Schuhgeschichte Winter

Ein Schlittschuh erzählt…

Nach jedem Training hat Vanessa geweint, sich den schmerzenden Knöchel gerieben in der Garderobe. Gedrückt haben soll ich sie, immer wieder auf die gleiche Stelle, absichtlich und fies, hat sie ihrer Mutter wiederholt erklärt.

Gesehen hat man nie viel, manchmal war der Knöchel nach intensiven Trainingseinheiten auf dem Eis ein bisschen gerötet. Das ist normal, wir Schlittschuhe sind keine ausgelatschten Finken. So apart wir auch aussehen, jungfräulich weiss mit Blockabsatz über der Kufe schwebend, unsere Hinterkappen sind zäh und bockhart. Müssen sie auch, sonst würden die zarten Sprunggelenkchen der Eisprinzessinnen nach unsauber gestandenen Pirouetten den Rotationskräften nachgeben. Gelenke tolerieren Rotationsbewegungen schlecht. Darum geht es auch so ring, wenn man beim gegrillten Poulet den Schenkel per Drehung vom Rumpf löst.

Zum Schuhmacher haben sie mich gebracht, die Mutter wollte es so. Dieser hat mir den Handschleifer fachmännisch tief ins Fleisch gedrückt. Ein chirurgischer Eingriff in meine Innereien: ein entlastendes Loch auf Höhe des Innenknöchels durch Futter und Verstärkungskappe bis zum Oberleder. Den gewonnenen Hohlraum hat er mit Polstermaterial kompensiert. Eine saubere und exakte Arbeit. Meine Schmerzen höllisch, so ganz ohne Narkose. Gebracht hat es nichts. Vanessa hat wieder geweint nach dem nächsten Training

Ein Justizirrtum: Jahrelang hat man den Falschen verdächtigt. Ich bin nicht der Täter, ich bin unschuldig – vollumfänglich unschuldig. Der Druck kam nie von mir, sondern ausschliesslich von der Trainerin, eine ehemalige sowjetische Eiskunstläuferin, alte Schule, Landesmeisterin im Jahre 1976 in Leningrad. Ihre Methoden rau, der Umgangston grob und Vanessas Talent auf dem Eis bescheiden.

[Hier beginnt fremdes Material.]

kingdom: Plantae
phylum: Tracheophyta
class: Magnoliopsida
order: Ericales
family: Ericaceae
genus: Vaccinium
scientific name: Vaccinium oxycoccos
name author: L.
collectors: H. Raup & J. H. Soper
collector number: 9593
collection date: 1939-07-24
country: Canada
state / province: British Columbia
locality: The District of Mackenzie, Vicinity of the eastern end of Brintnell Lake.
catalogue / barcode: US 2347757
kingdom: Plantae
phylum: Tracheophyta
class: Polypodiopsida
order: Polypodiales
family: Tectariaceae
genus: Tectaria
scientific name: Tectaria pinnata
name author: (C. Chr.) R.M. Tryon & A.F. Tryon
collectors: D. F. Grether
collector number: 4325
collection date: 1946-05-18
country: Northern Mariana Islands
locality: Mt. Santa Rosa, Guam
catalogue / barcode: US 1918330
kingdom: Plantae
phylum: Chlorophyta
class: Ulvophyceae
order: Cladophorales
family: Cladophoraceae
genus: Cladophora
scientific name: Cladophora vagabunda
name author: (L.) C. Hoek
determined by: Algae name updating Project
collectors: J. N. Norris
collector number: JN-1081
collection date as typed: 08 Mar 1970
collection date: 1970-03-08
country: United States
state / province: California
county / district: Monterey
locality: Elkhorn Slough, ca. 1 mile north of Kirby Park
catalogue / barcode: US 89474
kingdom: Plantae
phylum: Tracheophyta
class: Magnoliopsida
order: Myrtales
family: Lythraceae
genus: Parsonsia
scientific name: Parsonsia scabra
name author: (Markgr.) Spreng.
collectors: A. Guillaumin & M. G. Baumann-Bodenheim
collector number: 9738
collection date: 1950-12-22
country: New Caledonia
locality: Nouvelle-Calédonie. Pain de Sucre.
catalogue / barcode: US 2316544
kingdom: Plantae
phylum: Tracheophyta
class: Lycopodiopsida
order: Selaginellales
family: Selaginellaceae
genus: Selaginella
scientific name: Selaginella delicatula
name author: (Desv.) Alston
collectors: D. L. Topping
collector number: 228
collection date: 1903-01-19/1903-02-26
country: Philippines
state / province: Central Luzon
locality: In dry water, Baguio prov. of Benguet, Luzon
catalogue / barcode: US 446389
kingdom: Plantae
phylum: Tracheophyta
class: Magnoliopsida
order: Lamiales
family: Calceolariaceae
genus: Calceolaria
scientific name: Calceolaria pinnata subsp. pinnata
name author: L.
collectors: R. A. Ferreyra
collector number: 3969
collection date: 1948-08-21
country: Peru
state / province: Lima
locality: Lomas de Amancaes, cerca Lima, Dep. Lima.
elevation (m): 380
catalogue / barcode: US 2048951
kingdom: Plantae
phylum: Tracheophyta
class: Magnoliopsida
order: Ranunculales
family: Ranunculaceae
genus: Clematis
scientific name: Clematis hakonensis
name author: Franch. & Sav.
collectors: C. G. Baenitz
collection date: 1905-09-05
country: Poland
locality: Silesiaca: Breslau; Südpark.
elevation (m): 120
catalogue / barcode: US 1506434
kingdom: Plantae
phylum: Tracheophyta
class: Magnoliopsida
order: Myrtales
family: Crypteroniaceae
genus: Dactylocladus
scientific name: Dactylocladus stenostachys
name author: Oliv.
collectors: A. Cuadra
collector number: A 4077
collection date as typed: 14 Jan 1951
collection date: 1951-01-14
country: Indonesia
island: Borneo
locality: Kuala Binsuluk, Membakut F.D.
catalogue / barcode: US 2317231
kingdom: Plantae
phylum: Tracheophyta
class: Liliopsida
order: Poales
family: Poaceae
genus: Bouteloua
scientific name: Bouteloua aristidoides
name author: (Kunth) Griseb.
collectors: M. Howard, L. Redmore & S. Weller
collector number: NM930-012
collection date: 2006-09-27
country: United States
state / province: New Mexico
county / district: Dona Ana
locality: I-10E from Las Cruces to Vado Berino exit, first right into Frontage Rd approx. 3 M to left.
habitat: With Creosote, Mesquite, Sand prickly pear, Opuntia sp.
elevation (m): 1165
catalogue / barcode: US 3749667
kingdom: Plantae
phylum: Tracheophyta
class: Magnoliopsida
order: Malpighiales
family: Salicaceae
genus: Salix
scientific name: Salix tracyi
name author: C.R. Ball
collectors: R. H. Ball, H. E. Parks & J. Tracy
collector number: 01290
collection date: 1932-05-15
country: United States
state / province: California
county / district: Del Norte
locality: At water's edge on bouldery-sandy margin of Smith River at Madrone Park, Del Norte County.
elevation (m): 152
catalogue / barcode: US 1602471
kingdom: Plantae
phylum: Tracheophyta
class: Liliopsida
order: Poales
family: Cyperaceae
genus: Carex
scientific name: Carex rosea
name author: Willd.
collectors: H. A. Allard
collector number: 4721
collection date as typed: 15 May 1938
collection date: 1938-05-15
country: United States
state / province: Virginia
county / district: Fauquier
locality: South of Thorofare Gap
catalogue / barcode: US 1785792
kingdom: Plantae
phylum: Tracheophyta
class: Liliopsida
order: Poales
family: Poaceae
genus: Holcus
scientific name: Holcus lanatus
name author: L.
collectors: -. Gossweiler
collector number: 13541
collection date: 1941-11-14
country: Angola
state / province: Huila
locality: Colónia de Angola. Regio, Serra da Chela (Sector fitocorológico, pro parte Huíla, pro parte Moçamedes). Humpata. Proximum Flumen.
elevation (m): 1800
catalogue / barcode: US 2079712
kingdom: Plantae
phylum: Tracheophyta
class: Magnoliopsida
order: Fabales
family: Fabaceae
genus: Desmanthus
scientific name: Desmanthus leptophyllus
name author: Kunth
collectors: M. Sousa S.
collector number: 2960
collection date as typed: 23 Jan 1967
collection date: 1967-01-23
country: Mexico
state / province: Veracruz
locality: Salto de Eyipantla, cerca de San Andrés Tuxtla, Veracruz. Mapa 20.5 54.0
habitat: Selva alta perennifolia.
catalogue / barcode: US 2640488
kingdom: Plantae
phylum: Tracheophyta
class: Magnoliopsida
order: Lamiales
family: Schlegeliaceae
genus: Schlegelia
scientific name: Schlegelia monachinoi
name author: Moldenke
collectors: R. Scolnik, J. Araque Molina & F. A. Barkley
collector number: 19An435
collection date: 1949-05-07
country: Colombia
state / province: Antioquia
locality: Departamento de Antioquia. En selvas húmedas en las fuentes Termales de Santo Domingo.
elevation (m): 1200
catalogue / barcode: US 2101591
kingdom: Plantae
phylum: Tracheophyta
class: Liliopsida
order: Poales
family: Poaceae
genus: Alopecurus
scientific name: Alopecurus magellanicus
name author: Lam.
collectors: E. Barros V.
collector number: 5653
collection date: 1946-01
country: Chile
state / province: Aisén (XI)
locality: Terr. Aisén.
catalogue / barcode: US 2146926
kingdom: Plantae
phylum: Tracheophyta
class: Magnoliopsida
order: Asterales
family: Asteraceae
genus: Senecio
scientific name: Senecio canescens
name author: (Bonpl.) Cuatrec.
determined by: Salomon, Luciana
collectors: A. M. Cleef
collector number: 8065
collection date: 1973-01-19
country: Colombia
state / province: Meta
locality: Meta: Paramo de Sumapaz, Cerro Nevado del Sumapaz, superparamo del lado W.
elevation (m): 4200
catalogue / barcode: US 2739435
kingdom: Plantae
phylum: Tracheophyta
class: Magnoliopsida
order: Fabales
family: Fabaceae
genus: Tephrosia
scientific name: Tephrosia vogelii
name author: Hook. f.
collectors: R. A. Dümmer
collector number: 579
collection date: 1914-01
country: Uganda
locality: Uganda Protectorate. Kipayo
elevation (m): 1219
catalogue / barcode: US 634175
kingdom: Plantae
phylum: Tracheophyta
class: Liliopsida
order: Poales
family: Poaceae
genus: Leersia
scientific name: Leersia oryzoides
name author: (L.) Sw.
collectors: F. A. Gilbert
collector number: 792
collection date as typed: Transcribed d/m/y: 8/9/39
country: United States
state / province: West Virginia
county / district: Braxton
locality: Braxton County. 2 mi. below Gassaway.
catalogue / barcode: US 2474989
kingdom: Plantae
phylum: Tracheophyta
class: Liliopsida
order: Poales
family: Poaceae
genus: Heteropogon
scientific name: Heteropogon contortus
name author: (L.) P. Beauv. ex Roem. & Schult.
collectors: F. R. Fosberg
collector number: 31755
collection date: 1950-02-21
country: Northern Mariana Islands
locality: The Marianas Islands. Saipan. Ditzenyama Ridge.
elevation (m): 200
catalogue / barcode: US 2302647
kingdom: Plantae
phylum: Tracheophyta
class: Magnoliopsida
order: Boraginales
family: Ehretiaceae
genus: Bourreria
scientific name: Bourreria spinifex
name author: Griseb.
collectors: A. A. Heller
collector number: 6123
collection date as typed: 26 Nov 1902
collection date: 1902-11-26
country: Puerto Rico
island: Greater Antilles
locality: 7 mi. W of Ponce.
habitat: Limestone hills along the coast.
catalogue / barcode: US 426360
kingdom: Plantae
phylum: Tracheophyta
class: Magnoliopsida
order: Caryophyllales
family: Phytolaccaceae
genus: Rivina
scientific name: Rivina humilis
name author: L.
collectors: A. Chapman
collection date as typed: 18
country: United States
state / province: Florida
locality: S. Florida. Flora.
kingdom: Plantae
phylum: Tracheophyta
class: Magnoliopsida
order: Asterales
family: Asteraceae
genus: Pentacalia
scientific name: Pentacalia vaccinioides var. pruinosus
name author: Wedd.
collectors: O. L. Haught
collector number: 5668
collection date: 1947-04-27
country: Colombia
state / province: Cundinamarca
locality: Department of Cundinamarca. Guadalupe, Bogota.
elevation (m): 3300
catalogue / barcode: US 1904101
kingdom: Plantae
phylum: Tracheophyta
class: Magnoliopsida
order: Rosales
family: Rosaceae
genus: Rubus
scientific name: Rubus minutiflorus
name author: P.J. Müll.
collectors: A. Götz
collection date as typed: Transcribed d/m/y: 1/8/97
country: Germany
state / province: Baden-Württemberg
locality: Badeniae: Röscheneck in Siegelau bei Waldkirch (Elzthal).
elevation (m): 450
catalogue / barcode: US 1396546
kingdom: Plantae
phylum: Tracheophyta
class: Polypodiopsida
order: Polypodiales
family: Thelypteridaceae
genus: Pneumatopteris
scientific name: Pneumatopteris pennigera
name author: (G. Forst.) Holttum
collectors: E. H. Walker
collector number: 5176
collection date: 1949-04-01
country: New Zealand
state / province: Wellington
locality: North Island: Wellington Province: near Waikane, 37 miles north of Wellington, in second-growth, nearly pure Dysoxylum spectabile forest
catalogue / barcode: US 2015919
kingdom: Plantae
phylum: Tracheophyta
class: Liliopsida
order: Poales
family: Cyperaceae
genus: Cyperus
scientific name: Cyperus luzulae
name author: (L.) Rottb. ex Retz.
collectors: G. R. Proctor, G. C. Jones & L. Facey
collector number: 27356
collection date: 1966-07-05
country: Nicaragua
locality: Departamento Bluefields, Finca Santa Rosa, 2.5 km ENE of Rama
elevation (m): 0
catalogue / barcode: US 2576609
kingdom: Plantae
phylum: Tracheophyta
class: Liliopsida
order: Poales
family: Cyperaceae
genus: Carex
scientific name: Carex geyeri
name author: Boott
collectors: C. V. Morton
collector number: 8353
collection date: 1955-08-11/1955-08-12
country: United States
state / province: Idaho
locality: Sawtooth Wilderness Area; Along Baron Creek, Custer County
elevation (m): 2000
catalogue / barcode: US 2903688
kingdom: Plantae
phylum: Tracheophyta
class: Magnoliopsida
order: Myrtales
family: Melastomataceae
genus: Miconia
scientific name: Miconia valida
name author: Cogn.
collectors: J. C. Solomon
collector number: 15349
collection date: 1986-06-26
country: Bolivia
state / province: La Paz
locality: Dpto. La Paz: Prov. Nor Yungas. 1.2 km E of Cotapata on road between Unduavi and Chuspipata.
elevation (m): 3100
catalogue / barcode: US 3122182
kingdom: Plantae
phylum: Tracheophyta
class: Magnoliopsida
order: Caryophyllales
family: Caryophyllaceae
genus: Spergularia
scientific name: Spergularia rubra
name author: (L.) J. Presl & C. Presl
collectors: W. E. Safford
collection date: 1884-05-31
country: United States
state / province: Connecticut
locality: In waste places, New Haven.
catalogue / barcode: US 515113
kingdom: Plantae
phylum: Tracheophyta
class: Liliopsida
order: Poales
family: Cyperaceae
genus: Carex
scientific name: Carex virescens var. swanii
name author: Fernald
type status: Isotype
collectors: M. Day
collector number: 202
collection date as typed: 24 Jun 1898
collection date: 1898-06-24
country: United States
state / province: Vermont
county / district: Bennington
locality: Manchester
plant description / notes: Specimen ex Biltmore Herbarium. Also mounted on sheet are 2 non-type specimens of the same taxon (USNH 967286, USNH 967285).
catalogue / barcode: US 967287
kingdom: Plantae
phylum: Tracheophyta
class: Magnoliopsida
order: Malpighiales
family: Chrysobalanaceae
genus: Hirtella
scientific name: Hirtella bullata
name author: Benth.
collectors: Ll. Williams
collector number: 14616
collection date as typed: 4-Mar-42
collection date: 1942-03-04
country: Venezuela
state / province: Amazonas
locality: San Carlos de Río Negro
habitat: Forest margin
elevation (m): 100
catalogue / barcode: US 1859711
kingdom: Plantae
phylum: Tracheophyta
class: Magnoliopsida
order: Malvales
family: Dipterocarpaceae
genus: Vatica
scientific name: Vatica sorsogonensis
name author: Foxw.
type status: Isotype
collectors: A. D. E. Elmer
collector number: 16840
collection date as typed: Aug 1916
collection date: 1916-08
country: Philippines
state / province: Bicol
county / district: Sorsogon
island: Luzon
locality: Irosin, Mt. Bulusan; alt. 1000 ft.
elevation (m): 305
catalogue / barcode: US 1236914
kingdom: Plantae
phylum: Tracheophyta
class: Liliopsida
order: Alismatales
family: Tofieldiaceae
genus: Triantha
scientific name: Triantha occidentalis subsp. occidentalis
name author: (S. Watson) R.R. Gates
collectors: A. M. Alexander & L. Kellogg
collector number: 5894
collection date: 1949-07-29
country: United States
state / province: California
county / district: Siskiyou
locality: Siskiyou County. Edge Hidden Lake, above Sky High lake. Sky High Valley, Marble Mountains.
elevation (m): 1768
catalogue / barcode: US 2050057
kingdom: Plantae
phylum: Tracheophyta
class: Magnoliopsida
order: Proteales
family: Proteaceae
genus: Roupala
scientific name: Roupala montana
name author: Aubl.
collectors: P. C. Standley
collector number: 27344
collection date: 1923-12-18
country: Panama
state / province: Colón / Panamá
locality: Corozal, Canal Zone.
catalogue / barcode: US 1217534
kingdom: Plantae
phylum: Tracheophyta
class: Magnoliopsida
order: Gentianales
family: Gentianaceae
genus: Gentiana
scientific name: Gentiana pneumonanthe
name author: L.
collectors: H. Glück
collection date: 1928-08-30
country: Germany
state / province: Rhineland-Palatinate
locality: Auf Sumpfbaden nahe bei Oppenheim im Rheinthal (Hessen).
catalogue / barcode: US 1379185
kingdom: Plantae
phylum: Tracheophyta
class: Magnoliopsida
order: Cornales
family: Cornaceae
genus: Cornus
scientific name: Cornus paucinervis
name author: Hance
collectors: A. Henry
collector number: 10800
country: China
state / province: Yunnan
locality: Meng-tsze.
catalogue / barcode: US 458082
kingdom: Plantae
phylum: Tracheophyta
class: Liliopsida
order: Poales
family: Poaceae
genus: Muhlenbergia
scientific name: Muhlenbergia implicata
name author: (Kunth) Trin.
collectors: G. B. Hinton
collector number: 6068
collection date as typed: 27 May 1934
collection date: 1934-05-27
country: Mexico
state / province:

Schlussendlich musste auch die überehrgeizige Mutter, ihre olympischen Träume, die sie stellvertretend für ihre Tochter träumte, platzen lassen. Sie begriff: Der schmerzende Knöchel war nur ein Vorwand, ihre Tochter unglücklich und halt doch nur mässig talentiert.

Nun trägt Vanessa in ihrer Freizeit Reitstiefel. Die scheinen sie nicht zu drücken. Der Reissverschluss klemmt vom vielen auf- und zumachen. An den Sohlen klebt frischer Pferdemist. Vanessa lacht wieder häufiger.      

Und mich haben sie an den Nagel gehängt: verdächtigt, vernarbt und vergessen. Seither warte ich auf eine junge Eiskunstläuferin, Schuhgrösse 36, mit markantem Innenknöchel rechtsseitig – rare Ware.